## PROVIDED RECORDS:
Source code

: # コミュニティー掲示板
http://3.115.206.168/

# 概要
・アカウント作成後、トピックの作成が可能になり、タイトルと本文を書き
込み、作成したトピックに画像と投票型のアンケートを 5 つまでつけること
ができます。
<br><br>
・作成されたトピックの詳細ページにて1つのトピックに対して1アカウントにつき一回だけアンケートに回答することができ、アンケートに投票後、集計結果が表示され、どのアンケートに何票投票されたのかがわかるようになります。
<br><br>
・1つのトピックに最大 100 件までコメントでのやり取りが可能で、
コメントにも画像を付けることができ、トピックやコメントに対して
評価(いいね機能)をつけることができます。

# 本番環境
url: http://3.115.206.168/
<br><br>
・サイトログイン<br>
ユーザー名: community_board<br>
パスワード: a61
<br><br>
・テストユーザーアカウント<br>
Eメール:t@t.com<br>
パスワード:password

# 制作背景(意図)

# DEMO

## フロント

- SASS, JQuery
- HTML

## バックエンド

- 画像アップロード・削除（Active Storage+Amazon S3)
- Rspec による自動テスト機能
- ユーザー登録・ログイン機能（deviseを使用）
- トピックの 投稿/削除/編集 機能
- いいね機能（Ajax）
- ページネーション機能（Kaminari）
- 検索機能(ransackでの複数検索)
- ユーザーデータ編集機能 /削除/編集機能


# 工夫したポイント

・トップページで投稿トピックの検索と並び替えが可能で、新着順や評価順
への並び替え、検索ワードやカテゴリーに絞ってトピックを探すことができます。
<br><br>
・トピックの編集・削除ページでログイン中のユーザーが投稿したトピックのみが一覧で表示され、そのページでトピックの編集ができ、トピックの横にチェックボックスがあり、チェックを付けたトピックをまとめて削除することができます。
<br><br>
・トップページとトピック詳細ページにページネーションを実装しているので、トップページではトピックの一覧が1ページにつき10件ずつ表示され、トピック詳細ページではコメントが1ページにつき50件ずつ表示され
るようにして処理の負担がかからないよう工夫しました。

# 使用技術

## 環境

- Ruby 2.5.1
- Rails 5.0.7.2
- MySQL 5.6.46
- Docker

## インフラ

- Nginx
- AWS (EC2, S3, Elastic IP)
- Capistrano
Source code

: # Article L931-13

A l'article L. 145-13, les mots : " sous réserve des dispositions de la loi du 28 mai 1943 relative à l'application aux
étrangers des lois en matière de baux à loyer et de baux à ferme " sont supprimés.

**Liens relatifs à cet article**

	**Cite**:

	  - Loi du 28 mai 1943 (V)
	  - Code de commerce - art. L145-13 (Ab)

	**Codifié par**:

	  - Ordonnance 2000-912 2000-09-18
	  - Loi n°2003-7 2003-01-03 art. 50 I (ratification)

## WHAT THE TASK REQUIRES:
Please make an exact copy of each record.

## EXERCISE ANSWER:
Source code

: # コミュニティー掲示板
http://3.115.206.168/

# 概要
・アカウント作成後、トピックの作成が可能になり、タイトルと本文を書き
込み、作成したトピックに画像と投票型のアンケートを 5 つまでつけること
ができます。
<br><br>
・作成されたトピックの詳細ページにて1つのトピックに対して1アカウントにつき一回だけアンケートに回答することができ、アンケートに投票後、集計結果が表示され、どのアンケートに何票投票されたのかがわかるようになります。
<br><br>
・1つのトピックに最大 100 件までコメントでのやり取りが可能で、
コメントにも画像を付けることができ、トピックやコメントに対して
評価(いいね機能)をつけることができます。

# 本番環境
url: http://3.115.206.168/
<br><br>
・サイトログイン<br>
ユーザー名: community_board<br>
パスワード: a61
<br><br>
・テストユーザーアカウント<br>
Eメール:t@t.com<br>
パスワード:password

# 制作背景(意図)

# DEMO

## フロント

- SASS, JQuery
- HTML

## バックエンド

- 画像アップロード・削除（Active Storage+Amazon S3)
- Rspec による自動テスト機能
- ユーザー登録・ログイン機能（deviseを使用）
- トピックの 投稿/削除/編集 機能
- いいね機能（Ajax）
- ページネーション機能（Kaminari）
- 検索機能(ransackでの複数検索)
- ユーザーデータ編集機能 /削除/編集機能


# 工夫したポイント

・トップページで投稿トピックの検索と並び替えが可能で、新着順や評価順
への並び替え、検索ワードやカテゴリーに絞ってトピックを探すことができます。
<br><br>
・トピックの編集・削除ページでログイン中のユーザーが投稿したトピックのみが一覧で表示され、そのページでトピックの編集ができ、トピックの横にチェックボックスがあり、チェックを付けたトピックをまとめて削除することができます。
<br><br>
・トップページとトピック詳細ページにページネーションを実装しているので、トップページではトピックの一覧が1ページにつき10件ずつ表示され、トピック詳細ページではコメントが1ページにつき50件ずつ表示され
るようにして処理の負担がかからないよう工夫しました。

# 使用技術

## 環境

- Ruby 2.5.1
- Rails 5.0.7.2
- MySQL 5.6.46
- Docker

## インフラ

- Nginx
- AWS (EC2, S3, Elastic IP)
- Capistrano
Source code

: # Article L931-13

A l'article L. 145-13, les mots : " sous réserve des dispositions de la loi du 28 mai 1943 relative à l'application aux
étrangers des lois en matière de baux à loyer et de baux à ferme " sont supprimés.

**Liens relatifs à cet article**

	**Cite**:

	  - Loi du 28 mai 1943 (V)
	  - Code de commerce - art. L145-13 (Ab)

	**Codifié par**:

	  - Ordonnance 2000-912 2000-09-18
	  - Loi n°2003-7 2003-01-03 art. 50 I (ratification)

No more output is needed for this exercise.